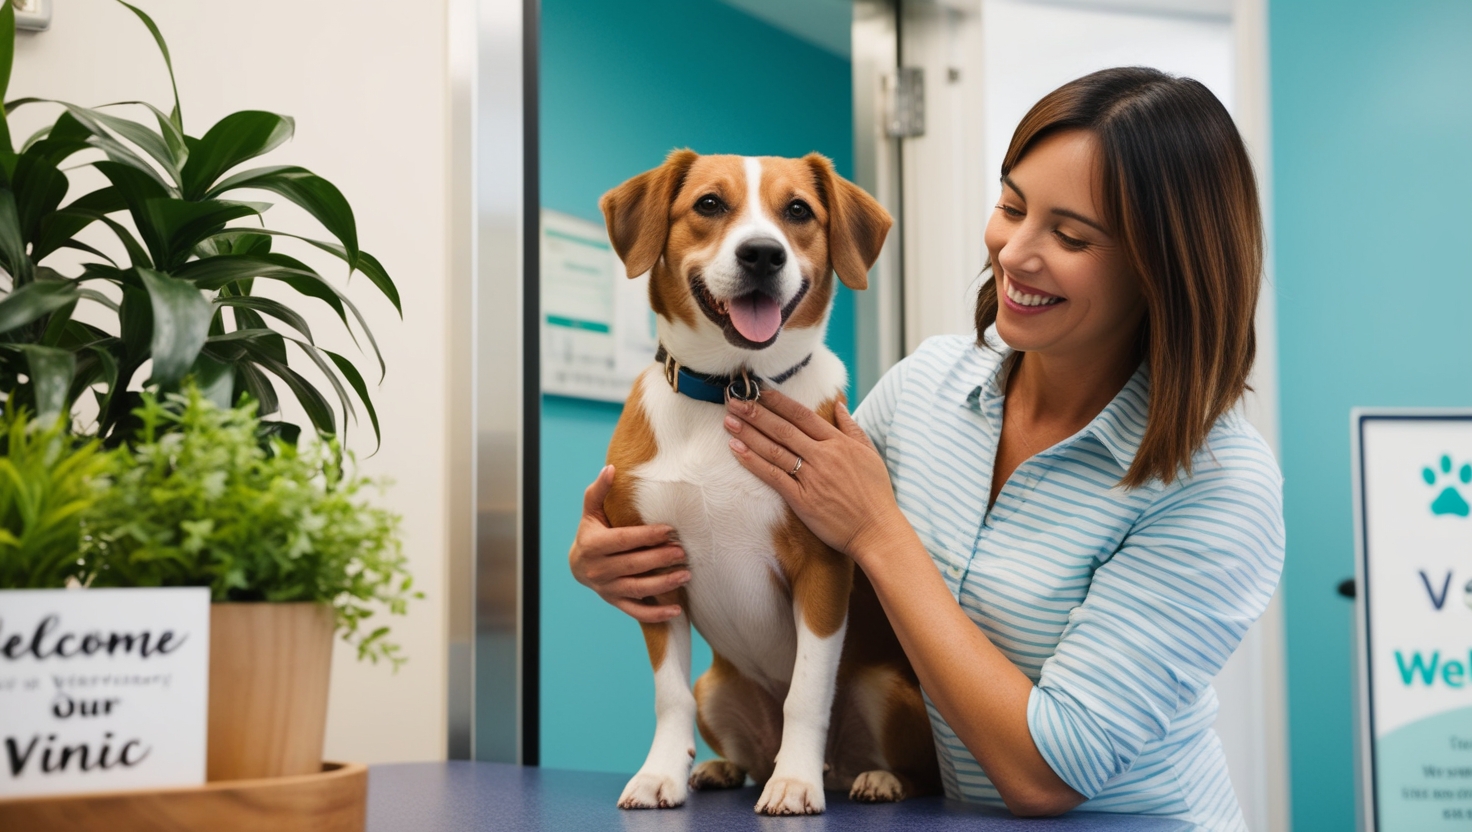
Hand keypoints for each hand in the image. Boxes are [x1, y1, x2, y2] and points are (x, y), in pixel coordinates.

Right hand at [568, 465, 689, 622]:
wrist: (578, 565)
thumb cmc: (591, 531)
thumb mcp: (591, 511)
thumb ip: (599, 491)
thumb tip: (610, 468)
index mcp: (593, 545)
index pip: (623, 540)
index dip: (647, 536)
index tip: (669, 530)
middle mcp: (598, 570)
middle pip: (633, 565)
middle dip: (660, 559)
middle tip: (683, 552)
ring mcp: (607, 589)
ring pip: (637, 589)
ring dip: (663, 585)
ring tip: (686, 576)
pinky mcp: (615, 602)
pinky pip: (636, 612)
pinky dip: (656, 615)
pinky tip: (677, 612)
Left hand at [723, 391, 907, 562]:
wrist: (877, 529)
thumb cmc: (876, 493)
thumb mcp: (870, 453)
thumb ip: (852, 427)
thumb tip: (838, 405)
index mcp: (839, 442)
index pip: (803, 415)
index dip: (778, 401)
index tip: (759, 390)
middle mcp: (823, 456)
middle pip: (783, 429)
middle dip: (756, 412)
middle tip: (734, 400)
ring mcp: (812, 478)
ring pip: (774, 450)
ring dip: (749, 433)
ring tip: (729, 421)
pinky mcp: (802, 500)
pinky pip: (773, 477)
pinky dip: (753, 462)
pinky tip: (737, 450)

::::

▶ [To do]: The whole listing above is to be repeated exactly, apart from its pictures.

▶ [Solution to this exercise]:
Hand keypoints for each hand in the image. Boxes are [x1, y1, x2, y2] and points are (x, y), in pixel coordinates.

Right hand at [568, 465, 689, 622]:
wrist: (578, 565)
thumb cmc: (591, 531)
thumb mcp: (591, 511)
thumb ip: (599, 491)
thumb tip: (610, 468)
index mcp: (593, 545)
index pip: (623, 540)
index dip: (647, 536)
index tip: (669, 530)
middle mcp: (598, 570)
middle pip: (633, 565)
middle dip: (660, 559)
middle tip: (683, 552)
ring mcp: (607, 589)
ring pip: (637, 589)
ring dip: (663, 585)
ring tip: (686, 576)
pinky mcp: (615, 602)
pinky pip: (636, 612)
pinky dip: (656, 615)
pinky tip: (677, 612)
Left hand at [723, 391, 907, 562]:
wrist: (877, 529)
thumb cmc: (876, 493)
thumb mcp: (870, 453)
thumb ip: (852, 427)
thumb tip: (838, 405)
index mcp: (839, 442)
index pip: (803, 415)
index dip: (778, 401)
index tip: (759, 390)
middle mcp: (823, 456)
middle pip: (783, 429)
middle dip: (756, 412)
middle tip: (734, 400)
ring mcp: (812, 478)
ring pip: (774, 450)
ring dip: (749, 433)
ring tip: (729, 421)
pinky mcp: (802, 500)
pinky pip: (773, 477)
pinky dip: (753, 462)
pinky tip: (737, 450)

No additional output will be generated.